Конечно, начинать самостоятельную жизнь после переезда в США было нелегко. Я сама арендовала жилье, но всегда старалась поселиться недалеко от университетов, где проходили мои занятия. Иногда меня навещали, помогали, если возникали трудности, например, с переездом. С преподавателями и студентами отношения складывались очень хорошо. Как раз в Америке я познакомилась с русским молодым человеком, который и помог мне организовать концерты в России. В Америке он мне тоже здорово помогал и даже приобщил к спорту: регулярно занимаясь в тренажерных залах, он час в неделю работал там и со мной.
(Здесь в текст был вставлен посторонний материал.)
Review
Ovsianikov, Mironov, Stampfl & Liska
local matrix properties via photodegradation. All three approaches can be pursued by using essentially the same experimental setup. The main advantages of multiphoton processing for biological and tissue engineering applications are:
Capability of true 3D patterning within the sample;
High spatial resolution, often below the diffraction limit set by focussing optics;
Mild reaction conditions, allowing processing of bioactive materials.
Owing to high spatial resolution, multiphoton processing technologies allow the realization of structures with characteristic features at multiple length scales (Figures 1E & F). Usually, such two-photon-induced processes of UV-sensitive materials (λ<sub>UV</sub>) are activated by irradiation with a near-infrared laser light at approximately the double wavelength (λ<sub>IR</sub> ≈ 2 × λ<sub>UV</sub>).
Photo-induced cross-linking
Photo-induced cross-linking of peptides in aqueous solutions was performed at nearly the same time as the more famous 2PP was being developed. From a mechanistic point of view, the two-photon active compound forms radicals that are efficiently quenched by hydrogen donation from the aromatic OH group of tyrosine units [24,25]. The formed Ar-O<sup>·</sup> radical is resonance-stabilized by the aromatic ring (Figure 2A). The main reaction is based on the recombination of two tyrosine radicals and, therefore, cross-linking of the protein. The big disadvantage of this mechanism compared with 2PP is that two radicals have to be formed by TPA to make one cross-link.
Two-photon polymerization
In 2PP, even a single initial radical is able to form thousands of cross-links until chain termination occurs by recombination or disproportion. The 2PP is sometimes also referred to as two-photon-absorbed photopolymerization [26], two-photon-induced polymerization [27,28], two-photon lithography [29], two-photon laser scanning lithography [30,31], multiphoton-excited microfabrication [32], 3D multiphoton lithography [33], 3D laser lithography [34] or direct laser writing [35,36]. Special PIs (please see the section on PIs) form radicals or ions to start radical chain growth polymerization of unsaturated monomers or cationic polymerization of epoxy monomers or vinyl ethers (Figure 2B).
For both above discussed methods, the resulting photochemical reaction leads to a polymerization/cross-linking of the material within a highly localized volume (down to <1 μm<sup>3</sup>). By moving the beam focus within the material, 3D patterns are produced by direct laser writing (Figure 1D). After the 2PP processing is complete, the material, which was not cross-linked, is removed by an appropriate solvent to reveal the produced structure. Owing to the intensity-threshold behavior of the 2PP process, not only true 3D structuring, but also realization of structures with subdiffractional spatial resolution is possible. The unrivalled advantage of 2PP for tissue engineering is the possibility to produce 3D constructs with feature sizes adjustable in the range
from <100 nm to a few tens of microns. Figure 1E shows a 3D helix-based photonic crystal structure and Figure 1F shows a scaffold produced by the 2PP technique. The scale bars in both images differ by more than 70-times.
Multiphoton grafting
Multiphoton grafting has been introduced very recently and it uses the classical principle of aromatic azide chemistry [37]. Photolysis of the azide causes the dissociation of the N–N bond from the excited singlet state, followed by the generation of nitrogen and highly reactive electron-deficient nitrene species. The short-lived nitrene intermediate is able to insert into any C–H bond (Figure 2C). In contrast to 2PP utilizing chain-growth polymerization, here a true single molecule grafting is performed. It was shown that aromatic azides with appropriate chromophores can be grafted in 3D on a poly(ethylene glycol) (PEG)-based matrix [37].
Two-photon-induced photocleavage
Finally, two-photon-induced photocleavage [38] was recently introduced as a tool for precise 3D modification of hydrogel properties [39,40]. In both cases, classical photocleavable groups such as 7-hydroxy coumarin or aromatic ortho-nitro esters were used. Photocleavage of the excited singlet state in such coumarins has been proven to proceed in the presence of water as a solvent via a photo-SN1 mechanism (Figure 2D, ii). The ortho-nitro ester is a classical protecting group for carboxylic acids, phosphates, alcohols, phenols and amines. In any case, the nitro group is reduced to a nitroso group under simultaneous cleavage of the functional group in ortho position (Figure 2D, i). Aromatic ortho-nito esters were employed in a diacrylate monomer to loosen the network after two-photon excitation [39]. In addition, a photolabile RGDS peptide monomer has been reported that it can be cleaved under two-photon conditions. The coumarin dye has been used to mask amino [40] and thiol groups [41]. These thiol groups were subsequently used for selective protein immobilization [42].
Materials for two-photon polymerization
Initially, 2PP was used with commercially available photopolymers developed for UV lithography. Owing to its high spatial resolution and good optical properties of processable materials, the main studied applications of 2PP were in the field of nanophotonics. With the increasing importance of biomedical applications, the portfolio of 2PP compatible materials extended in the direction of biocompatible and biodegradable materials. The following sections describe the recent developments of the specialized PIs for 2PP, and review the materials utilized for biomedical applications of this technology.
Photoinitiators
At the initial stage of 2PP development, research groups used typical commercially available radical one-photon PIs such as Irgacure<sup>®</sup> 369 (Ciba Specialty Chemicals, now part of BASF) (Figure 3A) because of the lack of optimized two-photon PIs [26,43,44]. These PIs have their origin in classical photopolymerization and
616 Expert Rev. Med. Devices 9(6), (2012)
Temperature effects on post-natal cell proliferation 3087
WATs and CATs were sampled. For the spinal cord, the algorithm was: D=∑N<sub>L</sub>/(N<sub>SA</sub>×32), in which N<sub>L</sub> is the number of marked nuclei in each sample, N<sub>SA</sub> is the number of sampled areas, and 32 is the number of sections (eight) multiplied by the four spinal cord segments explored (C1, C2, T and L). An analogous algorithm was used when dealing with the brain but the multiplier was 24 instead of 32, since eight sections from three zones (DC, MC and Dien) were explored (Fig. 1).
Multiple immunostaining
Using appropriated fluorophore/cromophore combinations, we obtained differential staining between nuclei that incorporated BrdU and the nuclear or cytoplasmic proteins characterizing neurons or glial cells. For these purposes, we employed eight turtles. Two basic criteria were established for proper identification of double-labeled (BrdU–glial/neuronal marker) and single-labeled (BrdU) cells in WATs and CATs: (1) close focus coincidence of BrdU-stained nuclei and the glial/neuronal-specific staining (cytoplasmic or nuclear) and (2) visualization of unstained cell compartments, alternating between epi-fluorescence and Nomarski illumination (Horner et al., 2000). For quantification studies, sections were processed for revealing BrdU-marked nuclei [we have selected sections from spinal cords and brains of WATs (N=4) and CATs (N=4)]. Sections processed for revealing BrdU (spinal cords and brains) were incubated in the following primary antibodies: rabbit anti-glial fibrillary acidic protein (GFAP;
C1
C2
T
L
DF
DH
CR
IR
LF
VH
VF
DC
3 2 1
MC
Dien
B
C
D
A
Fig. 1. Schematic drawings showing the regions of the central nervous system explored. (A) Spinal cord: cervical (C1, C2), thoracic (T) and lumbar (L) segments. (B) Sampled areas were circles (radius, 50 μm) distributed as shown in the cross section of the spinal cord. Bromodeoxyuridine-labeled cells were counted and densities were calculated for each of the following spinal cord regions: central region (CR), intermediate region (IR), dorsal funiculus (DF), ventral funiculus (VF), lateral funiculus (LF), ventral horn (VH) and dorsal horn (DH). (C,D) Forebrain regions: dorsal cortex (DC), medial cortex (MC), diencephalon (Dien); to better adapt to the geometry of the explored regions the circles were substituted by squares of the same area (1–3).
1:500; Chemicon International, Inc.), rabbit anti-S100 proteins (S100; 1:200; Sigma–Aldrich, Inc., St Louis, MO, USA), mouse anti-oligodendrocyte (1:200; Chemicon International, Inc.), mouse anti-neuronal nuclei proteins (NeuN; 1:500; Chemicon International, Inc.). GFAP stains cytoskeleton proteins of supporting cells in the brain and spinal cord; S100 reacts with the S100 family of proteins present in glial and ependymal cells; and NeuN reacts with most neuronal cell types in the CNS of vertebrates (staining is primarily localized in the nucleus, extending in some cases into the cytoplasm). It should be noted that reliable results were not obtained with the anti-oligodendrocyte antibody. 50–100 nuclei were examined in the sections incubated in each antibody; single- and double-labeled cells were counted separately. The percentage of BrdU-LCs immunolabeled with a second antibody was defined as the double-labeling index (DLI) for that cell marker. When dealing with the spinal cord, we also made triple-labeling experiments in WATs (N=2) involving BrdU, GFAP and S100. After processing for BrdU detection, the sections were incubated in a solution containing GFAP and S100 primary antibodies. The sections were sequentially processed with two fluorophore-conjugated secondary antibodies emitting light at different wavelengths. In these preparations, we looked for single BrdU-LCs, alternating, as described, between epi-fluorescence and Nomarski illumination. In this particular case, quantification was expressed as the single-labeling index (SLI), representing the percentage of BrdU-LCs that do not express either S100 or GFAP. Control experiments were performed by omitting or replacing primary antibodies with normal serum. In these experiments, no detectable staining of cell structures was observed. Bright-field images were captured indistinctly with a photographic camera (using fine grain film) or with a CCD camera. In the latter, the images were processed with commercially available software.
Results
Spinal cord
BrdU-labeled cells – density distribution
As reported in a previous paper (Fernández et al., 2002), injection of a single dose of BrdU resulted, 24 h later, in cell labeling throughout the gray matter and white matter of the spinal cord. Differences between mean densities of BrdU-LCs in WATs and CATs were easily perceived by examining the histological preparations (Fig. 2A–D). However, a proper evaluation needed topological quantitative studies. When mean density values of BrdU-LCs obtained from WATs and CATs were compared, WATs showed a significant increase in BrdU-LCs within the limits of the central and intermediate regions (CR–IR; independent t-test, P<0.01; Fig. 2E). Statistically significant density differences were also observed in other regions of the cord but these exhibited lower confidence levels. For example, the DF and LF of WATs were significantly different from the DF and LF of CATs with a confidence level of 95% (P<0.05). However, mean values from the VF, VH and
Конечно, мне удобнее жить на родине — там все привычно, знакомо. Сеул с каждым годом становится все более адаптированным для незрячих людей: различные тактильные направляющие и линии перед лестницами помогают выбрать правильную траекторию движения, в метрополитене появилось много надписей по Брайлю, голосовые объявления, брайлевские описания линий перед переходами с информацией о том, как и куда они следуют. В автобусах есть автоматические объявления номеров маршрутов. Мне показалось, что в США с адаптацией населенных пунктов для инвалидов по зрению дела обстоят хуже. Может быть, в крупных американских городах инфраструктура и хорошо подходит для жизни людей с ограниченными физическими возможностями, но в маленьких, как и в Москве, она адаптирована плохо. В Корее я передвигаюсь с помощью собаки-проводника, трость вообще не использую. Если люди встречают меня на улице с тактильной белой тростью, относятся ко мне с жалостью, с сочувствием. Мне это очень не нравится. Когда я оказываюсь в городе с собакой-проводником, не замечаю подобного отношения — могу идти с высоко поднятой головой. Я хотела приехать с ней и в Россию, но это пока оказалось сложно.
У меня сложилось мнение, что между нашими странами существует немало различий в отношении социальной и государственной поддержки людей с ограничениями здоровья. Ежемесячных социальных выплат для людей с инвалидностью, как в России, у нас нет. Их выплачивают только тем, кто не имеет профессии и своего жилья. Это пособие около 700 долларов и пожизненная возможность арендовать квартиру по льготной цене за 500 долларов. Это недорого. Для них же государство наполовину снижает подоходный налог. Все остальные люди с ограниченными возможностями здоровья имеют право на бесплатный проезд в наземном городском транспорте, а также скидку в размере 30 процентов на услуги интернета, мобильной связи, жилищно-коммунального хозяйства и городского такси.
Государство старается интегрировать людей с инвалидностью в общество. К примеру, когда я училась в специализированной школе для незрячих детей, у нас был обязательный предмет, дающий нам профессию, — терапевтический массаж. Учителя внушали нам: «Это ваша профессия, ничем другим вы заниматься не будете». Поэтому я тоже училась делать массаж, хотя никогда не получала от этого удовольствия и не видела себя в медицине. Сейчас люди с отсутствием зрения осваивают новые профессии. В Корее много незрячих учителей, социальных работников, государственных служащих, профессоров, музыкантов, программистов (современные компьютерные технологии так хорошо развиты, что разрабатывать программы и писать сайты можно только при помощи скринридеров). Специализированных университетов у нас нет, поэтому все они учились и учатся наравне со зрячими студентами. Ведь если ты хочешь идти дальше, надо просто идти дальше.